El siguiente autobús ya era de línea pública: un microbús que sale en el momento en que, a juicio del conductor, se llene lo bastante. En esta ocasión unos tres cuartos de hora. Destino: Jerash, a una hora al norte de Amán.

Llegué a Jerash, me apeé junto al impresionante arco triunfal de Adriano, y tras comprobar que el único hotel del pueblo carecía de internet, decidí irme a otro que se suponía además más agradable, en lo alto de unas lomas, en las afueras. Me aposté en el cruce del centro del pueblo, rehusé varios ofrecimientos (remunerados, claro) de llevarme a Amán otra vez, no, no, no, y por fin un gañán (es una definición, no un insulto) se avino a llevarme al hotel. Regateé y nos marchamos.
El hotel era agradable y estaba, efectivamente, en un alcor entre olivares. Decidí aprovechar el atardecer para corretear y relajarme de tanto autobús. Empecé bien, pensando por consolarme que remontar luego el desnivel daría mérito a mi esfuerzo; seguí tranquilamente, desoyendo los ladridos de perros atados y disfrutando de las vistas, hasta que topé con varios sueltos a los que no les caí en gracia.  Salieron no menos de ocho a cerrarme el paso. Me detuve y caminé con calma, pero el líder tenía muy malas pulgas y empezaban a rodearme. Agarré tres o cuatro piedras bien grandes y amagando amenazadoramente conseguí que me dejasen pasar; confieso que pasé un par de minutos muy desagradables. Al más idiota le tuve que lanzar una pedrada disuasoria para que no me persiguiera. Lo malo es que para cerrar el círculo me tocó subir una tremenda cuesta (no exagero, la subimos en segunda cuando vine con mi amigo el gañán), para pasmo de los automovilistas que bajaban.
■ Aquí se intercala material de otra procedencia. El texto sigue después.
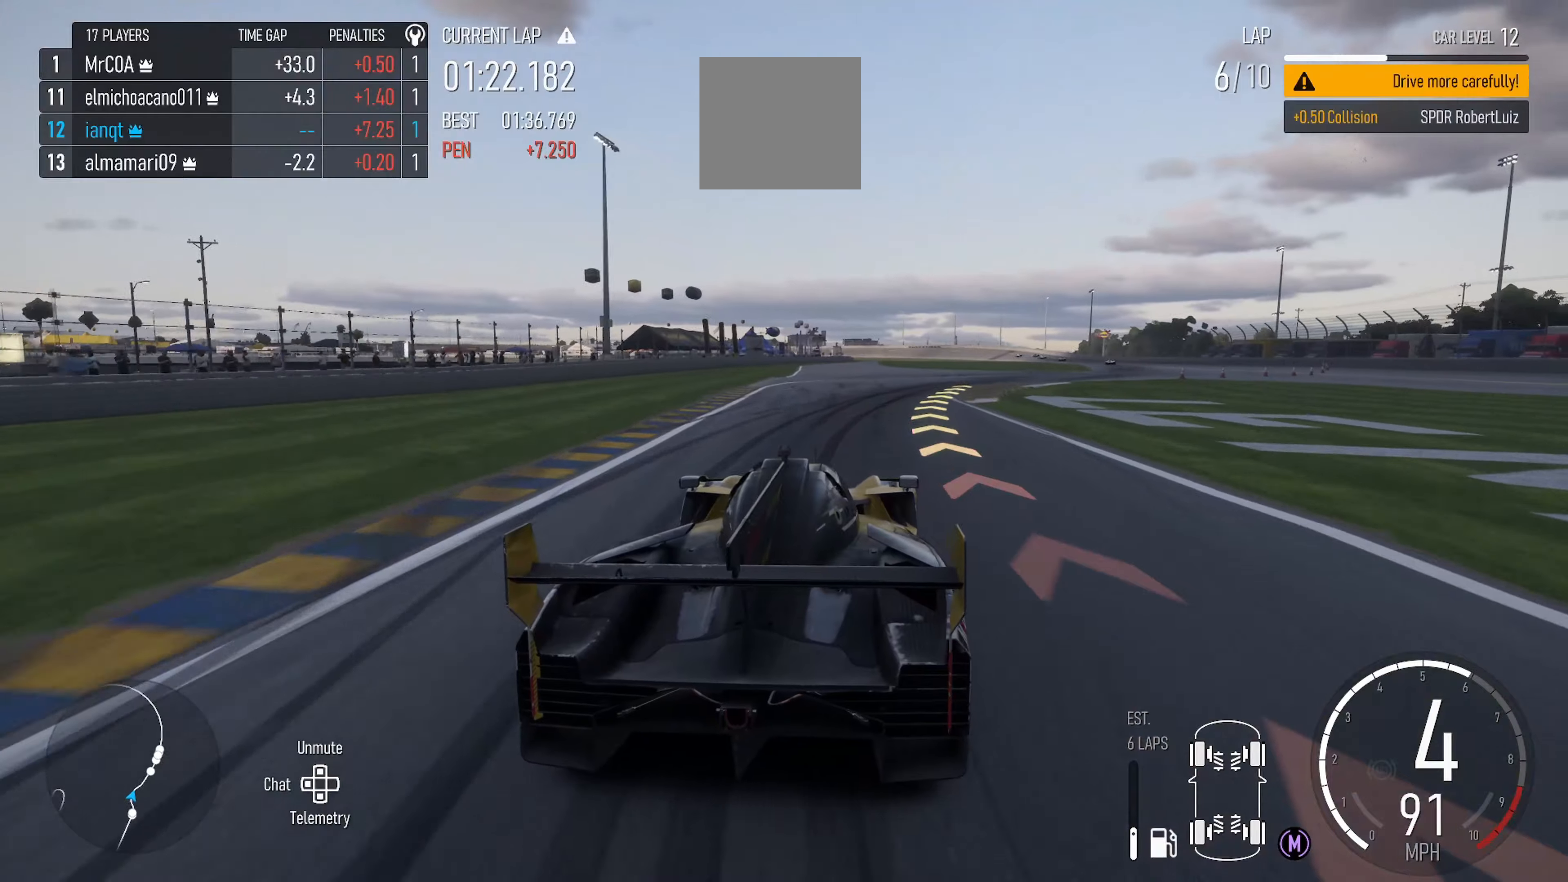
{"buttons": ["R2"], "left_stick": "right", "right_stick": "center", "events": [[333, "R2", "down"]]}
Menos apacible de lo que parece.

A la mañana siguiente me recogió un taxista. El mismo que rehusé la víspera negociando por teléfono a través del recepcionista, sólo que la noche había pasado en mi ventaja y finalmente llegamos a un acuerdo razonable para que me llevase a varios sitios. No hay autobuses a la frontera, así que decidí hacer virtud de la necesidad y ampliar el programa.

Empecé por Jerash, la Jerasa de la decapolis romana: diez ciudades con rasgos comunes en el extremo oriental del imperio. Las ruinas, sólo parcialmente reconstruidas, son de las mejores sin necesidad de recurrir a categorías singulares: grandes arcos, hipódromo, templos, avenidas bien conservadas, dos teatros, un gran foro elíptico, etc.









Tras recorrer a gusto todo el yacimiento, en el que se puede ver a los arqueólogos trabajando (y dormitando a la sombra, todo hay que decirlo), nos fuimos a Ajloun, siguiente parada. Por el camino el taxista me contó su historia: es ingeniero y biólogo, y por cómo hablaba cuando le pregunté sobre esos temas, me pareció bien cierto. Estudió en la India, y hace más de treinta años tuvo una novia allí con la que había retomado el contacto unos meses atrás. Ella es una actriz famosa en su país y está casada, pero según me dijo su relación es platónica: hablan por teléfono constantemente y con el beneplácito del marido, quien, precavido, permite a su mujer viajar a cualquier parte menos a Jordania. Todo el mundo tiene una historia que contar.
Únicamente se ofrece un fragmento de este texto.